Only the imagination follows. I close my eyes. To put myself back in time, I am supposed to imagine a picture of myself... I describe to him a cheerful, open, little girl, neatly dressed with a coat and a little suitcase (a picture for which there is a photo). What do I feel? I feel the need to take her in my arms and protect her.
Then I go upstairs with my little suitcase, in which my Pixi books and a pack of tissues are stowed. The next inner picture: Both are taken away from me, the other children don’t have them either, they say. I don't understand it. I'm sad. But I can't defend myself. I describe how real powerlessness and anger rise within me. "Does the feeling lighten when I press here?" Dr. Musil asks me, and feels his way up my forearm. At the point where I actually feel some lightness, he places the needle.
The next picture that comes is initially somewhat diffuse: A dark dormitory, about ten children giggling and chatting. Only a small beam of light shining in through the open door gap from the corridor. A nun, I see her clearly in front of me now, with a flowing white habit and distinctive glasses, comes in, scolds the children—and seals my mouth with adhesive tape strips.
There it is again, the powerlessness. Oppression spreads, very real. And I feel like I can't breathe. My nose is also blocked. Musil places needles in the lung area, asks me if it gets better. He places needles on the legs, feet, wrists, seemingly everywhere—and slowly the pressure on the chest eases. But the feeling of fear remains...

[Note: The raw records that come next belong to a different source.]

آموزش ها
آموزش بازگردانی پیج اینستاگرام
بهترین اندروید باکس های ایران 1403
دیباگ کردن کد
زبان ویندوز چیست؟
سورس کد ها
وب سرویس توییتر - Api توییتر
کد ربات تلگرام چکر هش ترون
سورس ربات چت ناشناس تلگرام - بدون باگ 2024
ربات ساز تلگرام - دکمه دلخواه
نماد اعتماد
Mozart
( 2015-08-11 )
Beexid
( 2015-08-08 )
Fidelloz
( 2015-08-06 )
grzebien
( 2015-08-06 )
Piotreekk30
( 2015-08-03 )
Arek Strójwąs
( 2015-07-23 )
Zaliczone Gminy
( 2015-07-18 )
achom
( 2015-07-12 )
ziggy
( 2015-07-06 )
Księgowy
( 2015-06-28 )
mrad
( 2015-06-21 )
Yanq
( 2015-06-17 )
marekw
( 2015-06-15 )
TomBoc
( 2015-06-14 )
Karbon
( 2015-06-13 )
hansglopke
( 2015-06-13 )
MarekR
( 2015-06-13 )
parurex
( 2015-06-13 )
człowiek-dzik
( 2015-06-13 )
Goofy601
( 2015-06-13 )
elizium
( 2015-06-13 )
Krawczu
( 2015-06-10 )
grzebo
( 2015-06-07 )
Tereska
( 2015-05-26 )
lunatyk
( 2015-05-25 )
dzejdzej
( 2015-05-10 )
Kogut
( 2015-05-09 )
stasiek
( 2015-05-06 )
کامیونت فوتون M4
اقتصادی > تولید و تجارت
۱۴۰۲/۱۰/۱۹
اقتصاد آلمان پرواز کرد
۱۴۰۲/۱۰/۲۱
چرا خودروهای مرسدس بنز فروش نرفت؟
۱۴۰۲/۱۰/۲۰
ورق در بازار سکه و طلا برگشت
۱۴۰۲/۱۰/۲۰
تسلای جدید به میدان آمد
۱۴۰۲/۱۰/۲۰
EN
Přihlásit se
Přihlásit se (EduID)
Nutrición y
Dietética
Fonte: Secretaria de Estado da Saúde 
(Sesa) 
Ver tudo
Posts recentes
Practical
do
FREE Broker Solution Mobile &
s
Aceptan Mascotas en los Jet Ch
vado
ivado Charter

He places new needles at the hairline, parting. How does the image look now, Dr. Musil asks. Is it colorful, clearly outlined? What color is it? He places new needles. "Can you remove the adhesive tape, or would you rather have someone else remove it?", he asks. In my memory, the nun removed it at some point. Ratsch – to this day I feel the pulling and burning. I touch my mouth. In the situation now, I decide to mentally remove it myself – I must do it, I feel strong enough now.

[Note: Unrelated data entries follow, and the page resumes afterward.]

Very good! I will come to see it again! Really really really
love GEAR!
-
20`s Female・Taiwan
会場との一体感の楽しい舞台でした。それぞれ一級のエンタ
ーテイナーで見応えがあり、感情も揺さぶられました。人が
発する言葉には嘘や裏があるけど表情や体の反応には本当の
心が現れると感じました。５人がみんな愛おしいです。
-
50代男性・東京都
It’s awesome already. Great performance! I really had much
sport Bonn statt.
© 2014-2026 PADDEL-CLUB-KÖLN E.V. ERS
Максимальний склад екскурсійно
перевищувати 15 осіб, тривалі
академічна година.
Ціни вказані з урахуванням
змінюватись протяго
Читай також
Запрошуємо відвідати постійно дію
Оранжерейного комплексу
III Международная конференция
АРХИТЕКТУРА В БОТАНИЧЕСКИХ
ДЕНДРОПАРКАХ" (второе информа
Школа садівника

I notice that the tension eases slightly. I can breathe more freely. How does the image look now? Like an old sepia photo. What do I want to do now, the doctor asks me. Actually, I wanted to erase another image from the children's home. But I realize that I want to get out of the memory. I also want to get off the couch. We decide to end the session now. Dr. Musil removes the needles, I count along – perhaps to distract myself – there were about 50 in total. We talk for a while. I feel lighter on the one hand, but my head is full of cotton. Actually, I just want to go outside, into the fresh air.
On the way home to Munich, I open the car roof, "Up from the Bottom" by Linkin Park is on the radio. I turn it up really loud, and tears just run down my face. Very quietly. At home, I have to lie down first. For two days I have a sort of hangover. Crazy how strongly the experience was still anchored. Even though, now an adult, I went back with my parents and verbally handed over my "package" there.
And yes, my parents very much noticed at the time that something was wrong and wondered why I only answered with shaking or nodding my head. Only after a lot of questioning did I dare to tell them. My father confronted those responsible, but they denied everything – saying the child had made it up.
What does the image look like today? It's like in a fog, more and more, and I struggle to retrieve it. And: It no longer triggers anything in me. But I remember now that I often didn't dare to speak afterwards. And I remember the asthma attacks that accompanied me for years from then on. Is there a connection? I will find out. An appointment is already booked.